Remembered now almost wholly by his opera, The Lily of Killarney, he won several successes, not only in that direction, but in sacred oratorios and cantatas. He left besides some purely orchestral music which is still occasionally played.
These brilliant concert variations on the well-known 'Carnival of Venice' air were long among his most popular drawing-room pieces.

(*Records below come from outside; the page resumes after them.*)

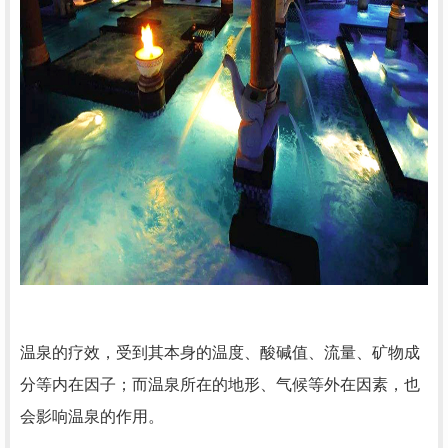
温泉的疗效，受到其本身的温度、酸碱值、流量、矿物成
分等内在因子；而温泉所在的地形、气候等外在因素，也
会影响温泉的作用。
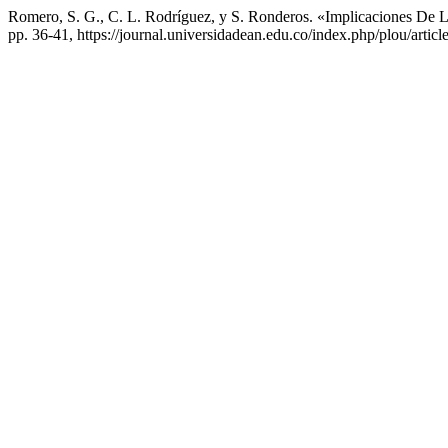
Romero, S. G., C. L. Rodríguez, y S. Ronderos. «Implicaciones De L
pp. 36-41, https://journal.universidadean.edu.co/index.php/plou/artic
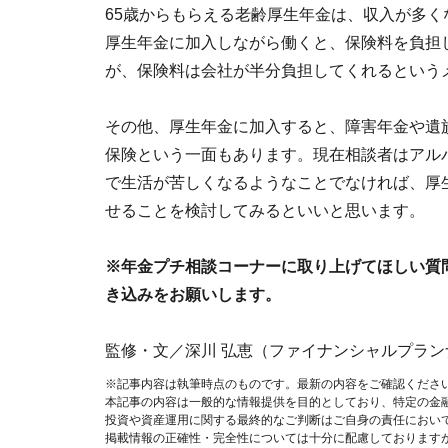
65歳からもらえる老齢厚生年金は、収入が多
厚生年金に加入しながら働くと、保険料を負担
が、保険料は会社が半分負担してくれるという
その他、厚生年金に加入すると、障害年金や遺
保険という一面もあります。現在相談者はアル
で生活が苦しくなるようなことでなければ、厚
せることを検討してみるといいと思います。
※年金プチ相談コーナーに取り上げてほしい質
き込みをお願いします。
監修・文／深川 弘恵（ファイナンシャルプラン
※記事内容は執筆時点のものです。最新の内容をご確認くださ
本記事の内容は一般的な情報提供を目的としており、特定の金
投資や資産運用に関する最終的なご判断はご自身の責任におい
掲載情報の正確性・完全性については十分に配慮しております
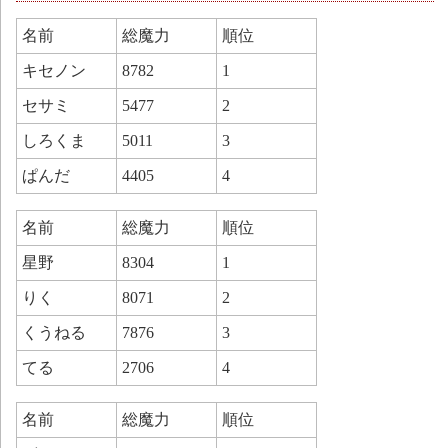
名前
総魔力
順位
キセノン
8782
1
セサミ
5477
2
しろくま
5011
3
ぱんだ
4405
4
名前
総魔力
順位
星野
8304
1
りく
8071
2
くうねる
7876
3
てる
2706
4
名前
総魔力
順位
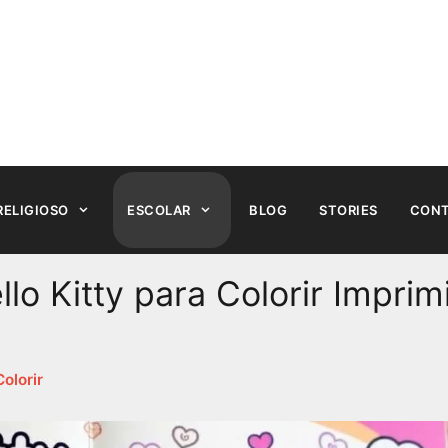
RELIGIOSO
ESCOLAR
BLOG
STORIES
CON
o Kitty para Colorir Imprim
olorir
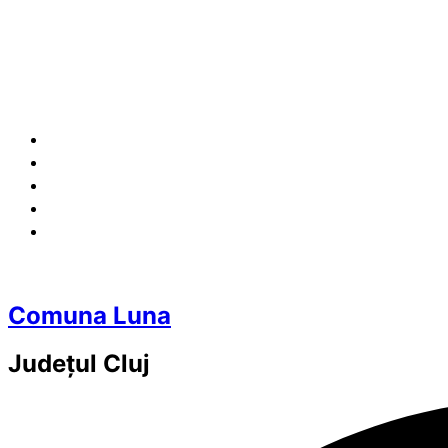
Comuna Luna
Județul
Cluj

Few modern English composers of light and graceful music have earned our gratitude more fully than John Ansell, who was for some years the popular conductor of the London Wireless Orchestra, before the B.B.C. Orchestra was formed. Although in every way a thoroughly equipped musician, who is at home in the most serious realms of music, he has no great sympathy with any of the ultra-modern tendencies, nor with music of sombre and gloomy purport. He would have music bring more brightness into the daily round, and his own is all fresh and wholesome. The subjects he chooses are many and varied; but whether it be the merriment of children, the sea and ships, dances or shoes, he always leaves his hearer with a happy sense that the world is not so dull a place as he may have thought.